Once you reach the line containing "मेघालय (यूएसटीेएम) को" in the entries below, write out that line and each one after it down to the line containing "版】１７ (JAMTOON)", exactly and with nothing added.
• • • • • • •
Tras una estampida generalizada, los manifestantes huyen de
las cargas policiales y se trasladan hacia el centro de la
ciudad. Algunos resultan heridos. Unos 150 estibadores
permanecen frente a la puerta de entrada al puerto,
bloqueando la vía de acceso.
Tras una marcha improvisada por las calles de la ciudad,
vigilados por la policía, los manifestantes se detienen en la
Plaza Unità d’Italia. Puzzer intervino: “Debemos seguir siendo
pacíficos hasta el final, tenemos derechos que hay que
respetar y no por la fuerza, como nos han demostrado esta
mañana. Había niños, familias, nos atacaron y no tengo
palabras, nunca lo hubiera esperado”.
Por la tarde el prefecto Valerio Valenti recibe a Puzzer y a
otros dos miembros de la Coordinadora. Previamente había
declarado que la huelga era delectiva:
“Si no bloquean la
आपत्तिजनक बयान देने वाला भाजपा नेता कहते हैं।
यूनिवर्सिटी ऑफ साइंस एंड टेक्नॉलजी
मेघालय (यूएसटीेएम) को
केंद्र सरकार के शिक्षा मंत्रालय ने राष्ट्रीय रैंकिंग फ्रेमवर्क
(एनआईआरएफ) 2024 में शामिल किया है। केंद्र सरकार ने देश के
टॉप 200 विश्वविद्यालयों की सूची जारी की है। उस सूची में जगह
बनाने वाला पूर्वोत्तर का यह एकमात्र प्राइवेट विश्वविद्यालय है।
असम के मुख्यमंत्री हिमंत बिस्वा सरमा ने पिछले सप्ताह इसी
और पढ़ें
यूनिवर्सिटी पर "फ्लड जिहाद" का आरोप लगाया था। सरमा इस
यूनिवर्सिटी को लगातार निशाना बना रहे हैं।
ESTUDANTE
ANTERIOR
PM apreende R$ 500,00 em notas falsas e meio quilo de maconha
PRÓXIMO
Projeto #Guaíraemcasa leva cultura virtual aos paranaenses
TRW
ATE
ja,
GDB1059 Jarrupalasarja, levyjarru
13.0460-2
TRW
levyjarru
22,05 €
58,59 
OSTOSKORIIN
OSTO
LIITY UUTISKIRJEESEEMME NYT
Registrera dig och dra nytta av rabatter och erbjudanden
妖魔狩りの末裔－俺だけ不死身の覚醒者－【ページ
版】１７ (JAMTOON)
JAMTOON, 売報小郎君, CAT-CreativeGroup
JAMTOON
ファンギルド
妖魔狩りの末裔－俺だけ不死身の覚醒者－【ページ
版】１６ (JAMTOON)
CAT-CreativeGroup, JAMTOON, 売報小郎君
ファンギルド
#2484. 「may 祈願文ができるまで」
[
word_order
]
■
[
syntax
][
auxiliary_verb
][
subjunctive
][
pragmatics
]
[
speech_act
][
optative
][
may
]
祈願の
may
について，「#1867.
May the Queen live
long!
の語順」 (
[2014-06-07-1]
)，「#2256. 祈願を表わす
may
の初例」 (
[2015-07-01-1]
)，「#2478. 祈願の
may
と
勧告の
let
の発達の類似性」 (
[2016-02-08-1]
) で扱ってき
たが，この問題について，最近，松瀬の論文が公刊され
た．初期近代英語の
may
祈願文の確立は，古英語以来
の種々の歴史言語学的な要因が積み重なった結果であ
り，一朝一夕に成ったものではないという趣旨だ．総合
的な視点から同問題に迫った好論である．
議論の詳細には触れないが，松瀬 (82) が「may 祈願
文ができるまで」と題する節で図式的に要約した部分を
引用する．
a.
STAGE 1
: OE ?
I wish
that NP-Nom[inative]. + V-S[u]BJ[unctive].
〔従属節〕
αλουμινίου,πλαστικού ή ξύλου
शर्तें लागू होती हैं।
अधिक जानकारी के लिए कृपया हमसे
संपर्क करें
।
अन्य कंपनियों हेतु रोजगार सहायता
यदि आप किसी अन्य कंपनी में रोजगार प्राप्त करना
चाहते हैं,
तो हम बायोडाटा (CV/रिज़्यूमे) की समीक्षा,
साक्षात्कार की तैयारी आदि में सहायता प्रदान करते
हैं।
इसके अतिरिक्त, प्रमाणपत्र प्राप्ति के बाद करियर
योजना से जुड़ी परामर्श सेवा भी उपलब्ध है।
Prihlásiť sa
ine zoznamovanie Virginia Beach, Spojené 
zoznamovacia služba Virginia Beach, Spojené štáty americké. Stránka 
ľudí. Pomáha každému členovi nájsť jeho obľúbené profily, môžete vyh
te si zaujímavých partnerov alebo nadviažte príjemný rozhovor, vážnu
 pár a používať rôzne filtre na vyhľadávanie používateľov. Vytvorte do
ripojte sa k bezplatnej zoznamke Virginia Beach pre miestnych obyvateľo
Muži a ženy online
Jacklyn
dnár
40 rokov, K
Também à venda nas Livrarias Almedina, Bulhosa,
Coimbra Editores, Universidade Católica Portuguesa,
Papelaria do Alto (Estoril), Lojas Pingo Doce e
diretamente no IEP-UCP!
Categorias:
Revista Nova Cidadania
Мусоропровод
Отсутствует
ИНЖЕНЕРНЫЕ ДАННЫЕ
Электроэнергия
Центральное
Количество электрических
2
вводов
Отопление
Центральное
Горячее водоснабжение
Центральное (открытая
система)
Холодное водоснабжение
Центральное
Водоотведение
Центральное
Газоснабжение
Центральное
• • • • • • •
[Reply to the task]
मेघालय (यूएसटीेएम) को
केंद्र सरकार के शिक्षा मंत्रालय ने राष्ट्रीय रैंकिंग फ्रेमवर्क
(एनआईआरएफ) 2024 में शामिल किया है। केंद्र सरकार ने देश के
टॉप 200 विश्वविद्यालयों की सूची जारी की है। उस सूची में जगह
बनाने वाला पूर्वोत्तर का यह एकमात्र प्राइवेट विश्वविद्यालय है।
असम के मुख्यमंत्री हिमंत बिस्वा सरमा ने पिछले सप्ताह इसी
और पढ़ें
यूनिवर्सिटी पर "फ्लड जिहाद" का आरोप लगाया था। सरमा इस
यूनिवर्सिटी को लगातार निशाना बना रहे हैं।
ESTUDANTE
ANTERIOR
PM apreende R$ 500,00 em notas falsas e meio quilo de maconha
PRÓXIMO
Projeto #Guaíraemcasa leva cultura virtual aos paranaenses
TRW
ATE
ja,
GDB1059 Jarrupalasarja, levyjarru
13.0460-2
TRW
levyjarru
22,05 €
58,59 
OSTOSKORIIN
OSTO
LIITY UUTISKIRJEESEEMME NYT
Registrera dig och dra nytta av rabatter och erbjudanden
妖魔狩りの末裔－俺だけ不死身の覚醒者－【ページ
版】１７ (JAMTOON)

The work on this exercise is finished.